(Raw data)

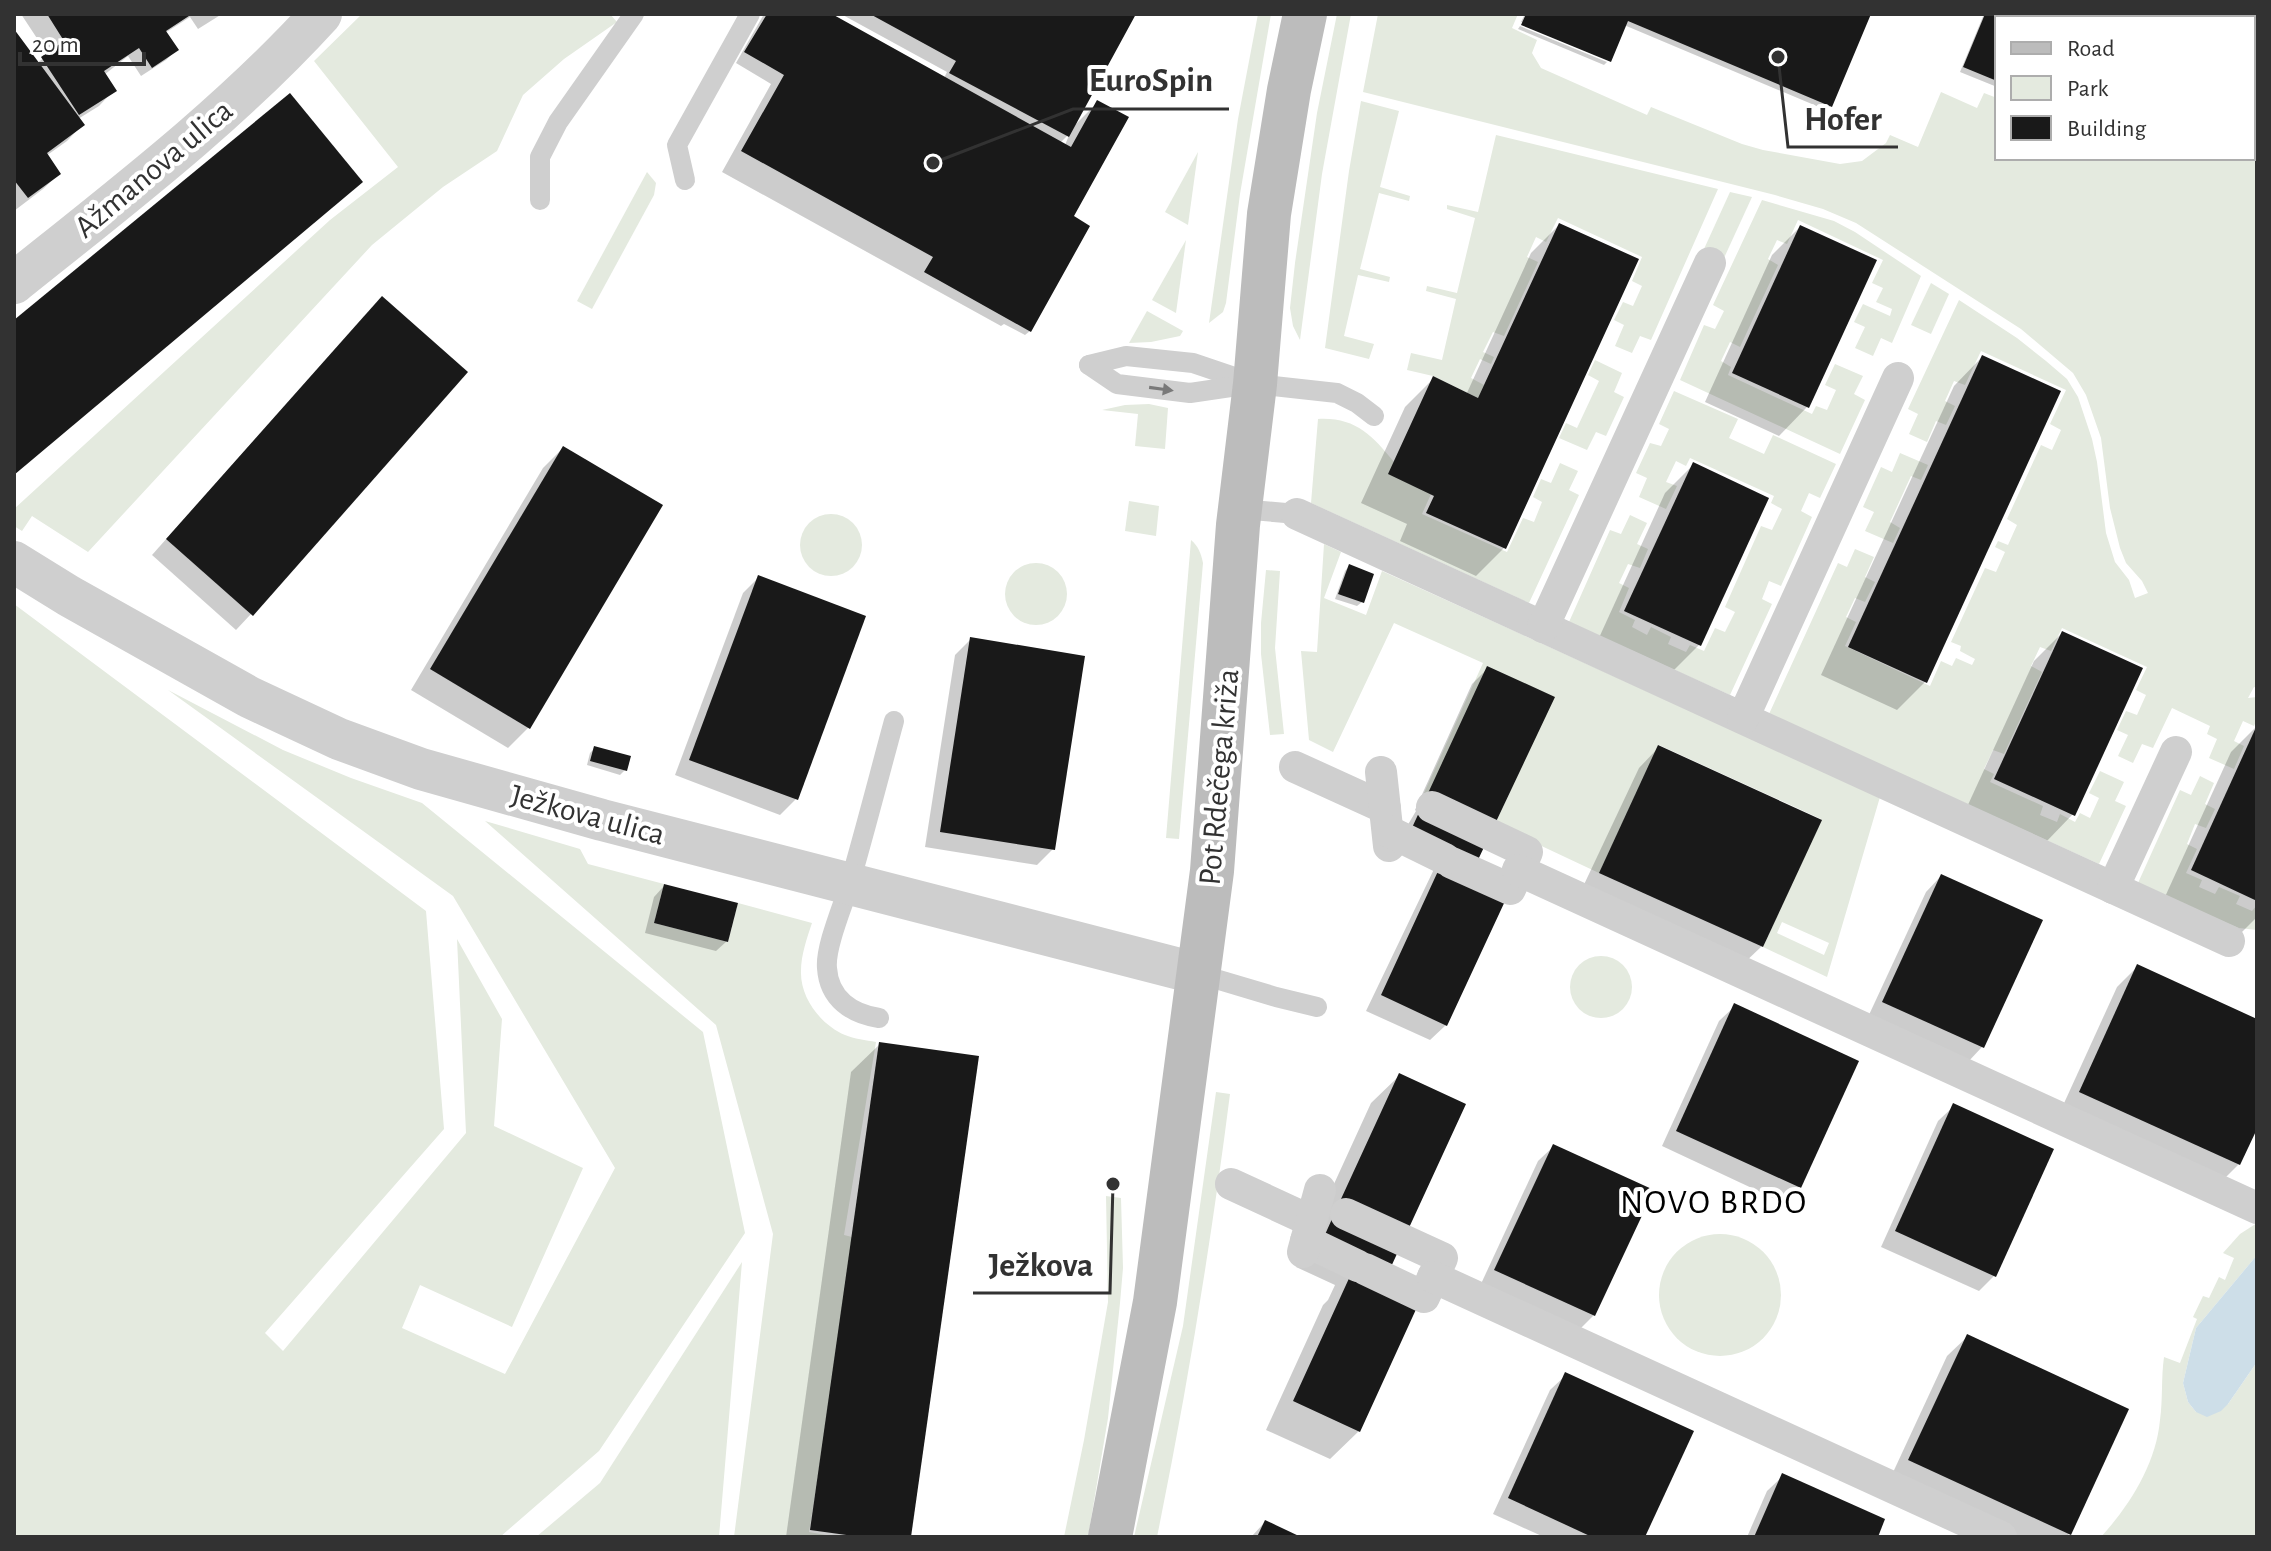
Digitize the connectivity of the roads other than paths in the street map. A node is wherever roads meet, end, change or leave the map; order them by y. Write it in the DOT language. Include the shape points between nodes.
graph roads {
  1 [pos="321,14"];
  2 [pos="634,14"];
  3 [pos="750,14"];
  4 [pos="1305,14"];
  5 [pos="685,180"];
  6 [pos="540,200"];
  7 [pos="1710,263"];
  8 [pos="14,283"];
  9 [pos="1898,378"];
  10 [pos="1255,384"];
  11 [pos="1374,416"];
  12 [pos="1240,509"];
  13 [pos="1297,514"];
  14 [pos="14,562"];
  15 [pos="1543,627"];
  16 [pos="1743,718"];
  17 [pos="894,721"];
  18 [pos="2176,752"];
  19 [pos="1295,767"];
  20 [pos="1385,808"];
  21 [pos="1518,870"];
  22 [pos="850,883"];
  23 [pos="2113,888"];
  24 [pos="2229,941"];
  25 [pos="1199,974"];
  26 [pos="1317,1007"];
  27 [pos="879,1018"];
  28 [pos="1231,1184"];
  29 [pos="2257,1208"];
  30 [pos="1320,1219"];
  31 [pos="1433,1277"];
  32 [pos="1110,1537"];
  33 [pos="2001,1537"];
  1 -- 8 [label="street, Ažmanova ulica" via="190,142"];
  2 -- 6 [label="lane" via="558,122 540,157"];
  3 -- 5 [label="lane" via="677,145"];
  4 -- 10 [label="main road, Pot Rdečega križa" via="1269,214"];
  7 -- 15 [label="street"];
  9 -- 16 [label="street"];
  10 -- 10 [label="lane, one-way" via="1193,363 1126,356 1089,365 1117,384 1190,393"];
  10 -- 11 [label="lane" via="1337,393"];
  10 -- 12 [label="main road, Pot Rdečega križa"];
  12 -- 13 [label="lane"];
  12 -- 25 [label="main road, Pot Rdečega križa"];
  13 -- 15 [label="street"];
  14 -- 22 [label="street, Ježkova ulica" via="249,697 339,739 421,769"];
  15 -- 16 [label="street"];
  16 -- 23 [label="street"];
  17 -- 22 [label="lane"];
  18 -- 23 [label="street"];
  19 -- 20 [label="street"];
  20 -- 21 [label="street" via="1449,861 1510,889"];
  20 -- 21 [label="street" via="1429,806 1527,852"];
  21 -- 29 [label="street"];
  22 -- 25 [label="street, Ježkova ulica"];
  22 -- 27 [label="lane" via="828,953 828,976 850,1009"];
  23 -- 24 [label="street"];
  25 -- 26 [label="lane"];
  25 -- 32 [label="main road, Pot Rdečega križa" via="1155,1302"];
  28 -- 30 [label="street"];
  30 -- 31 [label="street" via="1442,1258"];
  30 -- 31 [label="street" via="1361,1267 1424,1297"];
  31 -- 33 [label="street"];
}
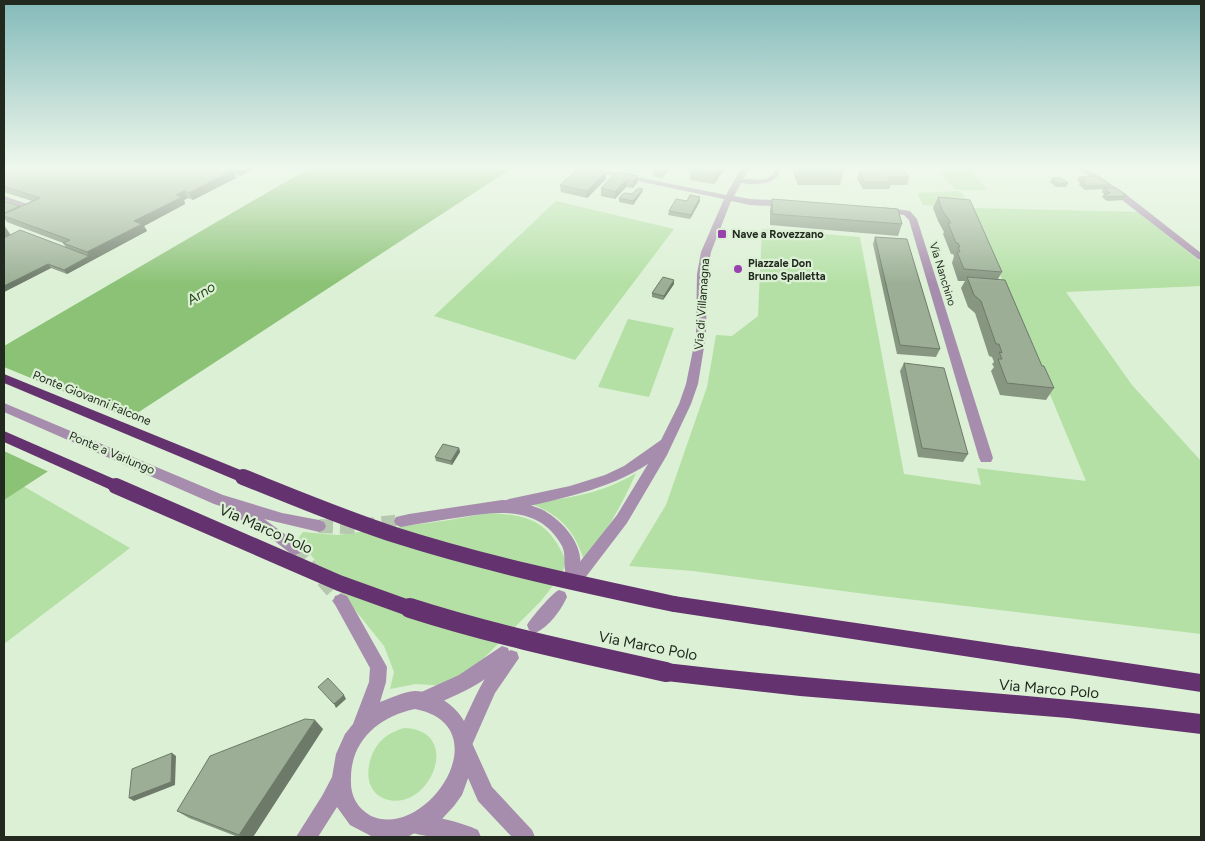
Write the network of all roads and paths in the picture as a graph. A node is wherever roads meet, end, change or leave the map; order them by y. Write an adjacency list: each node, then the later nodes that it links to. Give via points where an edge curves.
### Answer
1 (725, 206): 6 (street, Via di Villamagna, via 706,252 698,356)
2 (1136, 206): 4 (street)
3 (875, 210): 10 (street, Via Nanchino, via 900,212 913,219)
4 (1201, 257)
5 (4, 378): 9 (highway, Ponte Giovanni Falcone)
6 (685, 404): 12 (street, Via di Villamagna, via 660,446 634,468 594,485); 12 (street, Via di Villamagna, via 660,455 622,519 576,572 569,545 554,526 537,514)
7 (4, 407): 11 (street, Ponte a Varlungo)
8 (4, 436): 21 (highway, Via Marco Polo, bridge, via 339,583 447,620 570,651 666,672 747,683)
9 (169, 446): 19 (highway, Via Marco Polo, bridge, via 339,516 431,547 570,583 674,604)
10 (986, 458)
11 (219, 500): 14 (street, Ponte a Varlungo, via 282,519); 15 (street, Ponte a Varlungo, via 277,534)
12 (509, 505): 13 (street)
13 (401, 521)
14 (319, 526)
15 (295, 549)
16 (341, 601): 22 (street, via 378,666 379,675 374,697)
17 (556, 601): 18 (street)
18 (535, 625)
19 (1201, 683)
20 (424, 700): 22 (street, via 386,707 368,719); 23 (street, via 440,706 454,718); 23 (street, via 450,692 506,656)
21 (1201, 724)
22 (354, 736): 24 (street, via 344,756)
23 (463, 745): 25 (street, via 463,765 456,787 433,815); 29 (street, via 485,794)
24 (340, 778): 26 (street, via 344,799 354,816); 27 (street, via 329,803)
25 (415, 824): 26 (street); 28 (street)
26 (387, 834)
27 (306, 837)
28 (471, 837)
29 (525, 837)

(End Raw data)

=== Instructions to follow ===
Transcribe each of the records above precisely, with no pictures in the copy.

=== Reply ===
Digitize the connectivity of the roads other than paths in the street map. A node is wherever roads meet, end, change or leave the map; order them by y. Write it in the DOT language. Include the shape points between nodes.
graph roads {
  1 [pos="321,14"];
  2 [pos="634,14"];
  3 [pos="750,14"];
  4 [pos="1305,14"];
  5 [pos="685,180"];
  6 [pos="540,200"];
  7 [pos="1710,263"];
  8 [pos="14,283"];
  9 [pos="1898,378"];
  10 [pos="1255,384"];
  11 [pos="1374,416"];
  12 [pos="1240,509"];
  13 [pos="1297,514"];
  14 [pos="14,562"];
  15 [pos="1543,627"];
  16 [pos="1743,718"];
  17 [pos="894,721"];
  18 [pos="2176,752"];
  19 [pos="1295,767"];
  20 [pos="1385,808"];
  21 [pos="1518,870"];
  22 [pos="850,883"];
  23 [pos="2113,888"];
  24 [pos="2229,941"];
  25 [pos="1199,974"];
  26 [pos="1317,1007"];
  27 [pos="879,1018"];
  28 [pos="1231,1184"];
  29 [pos="2257,1208"];
  30 [pos="1320,1219"];
  31 [pos="1433,1277"];
  32 [pos="1110,1537"];
  33 [pos="2001,1537"];
  1 -- 8 [label="street, Ažmanova ulica" via="190,142"];
  2 -- 6 [label="lane" via="558,122 540,157"];
  3 -- 5 [label="lane" via="677,145"];
  4 -- 10 [label="main road, Pot Rdečega križa" via="1269,214"];
  7 -- 15 [label="street"];
  9 -- 16 [label="street"];
  10 -- 10 [label="lane, one-way" via="1193,363 1126,356 1089,365 1117,384 1190,393"];
  10 -- 11 [label="lane" via="1337,393"];
  10 -- 12 [label="main road, Pot Rdečega križa"];
  12 -- 13 [label="lane"];
  12 -- 25 [label="main road, Pot Rdečega križa"];
  13 -- 15 [label="street"];
  14 -- 22 [label="street, Ježkova ulica" via="249,697 339,739 421,769"];
  15 -- 16 [label="street"];
  16 -- 23 [label="street"];
  17 -- 22 [label="lane"];
  18 -- 23 [label="street"];
  19 -- 20 [label="street"];
  20 -- 21 [label="street" via="1449,861 1510,889"];
  20 -- 21 [label="street" via="1429,806 1527,852"];
  21 -- 29 [label="street"];
  22 -- 25 [label="street, Ježkova ulica"];
  22 -- 27 [label="lane" via="828,953 828,976 850,1009"];
  23 -- 24 [label="street"];
  25 -- 26 [label="lane"];
  25 -- 32 [label="main road, Pot Rdečega križa" via="1155,1302"];
  28 -- 30 [label="street"];
  30 -- 31 [label="street" via="1442,1258"];
  30 -- 31 [label="street" via="1361,1267 1424,1297"];
  31 -- 33 [label="street"];
}
Write the network of all roads and paths in the picture as a graph. A node is wherever roads meet, end, change or leave the map; order them by y. Write an adjacency list: each node, then the later nodes that it links to. Give via points where an edge curves.
### Answer
1 (725, 206): 6 (street, Via di Villamagna, via 706,252 698,356)
2 (1136, 206): 4 (street)
3 (875, 210): 10 (street, Via Nanchino, via 900,212 913,219)
4 (1201, 257)
5 (4, 378): 9 (highway, Ponte Giovanni Falcone)
6 (685, 404): 12 (street, Via di Villamagna, via 660,446 634,468 594,485); 12 (street, Via di Villamagna, via 660,455 622,519 576,572 569,545 554,526 537,514)
7 (4, 407): 11 (street, Ponte a Varlungo)
8 (4, 436): 21 (highway, Via Marco Polo, bridge, via 339,583 447,620 570,651 666,672 747,683)
9 (169, 446): 19 (highway, Via Marco Polo, bridge, via 339,516 431,547 570,583 674,604)
10 (986, 458)
11 (219, 500): 14 (street, Ponte a Varlungo, via 282,519); 15 (street, Ponte a Varlungo, via 277,534)
12 (509, 505): 13 (street)
13 (401, 521)
14 (319, 526)
15 (295, 549)
16 (341, 601): 22 (street, via 378,666 379,675 374,697)
17 (556, 601): 18 (street)
18 (535, 625)
19 (1201, 683)
20 (424, 700): 22 (street, via 386,707 368,719); 23 (street, via 440,706 454,718); 23 (street, via 450,692 506,656)
21 (1201, 724)
22 (354, 736): 24 (street, via 344,756)
23 (463, 745): 25 (street, via 463,765 456,787 433,815); 29 (street, via 485,794)
24 (340, 778): 26 (street, via 344,799 354,816); 27 (street, via 329,803)
25 (415, 824): 26 (street); 28 (street)
26 (387, 834)
27 (306, 837)
28 (471, 837)
29 (525, 837)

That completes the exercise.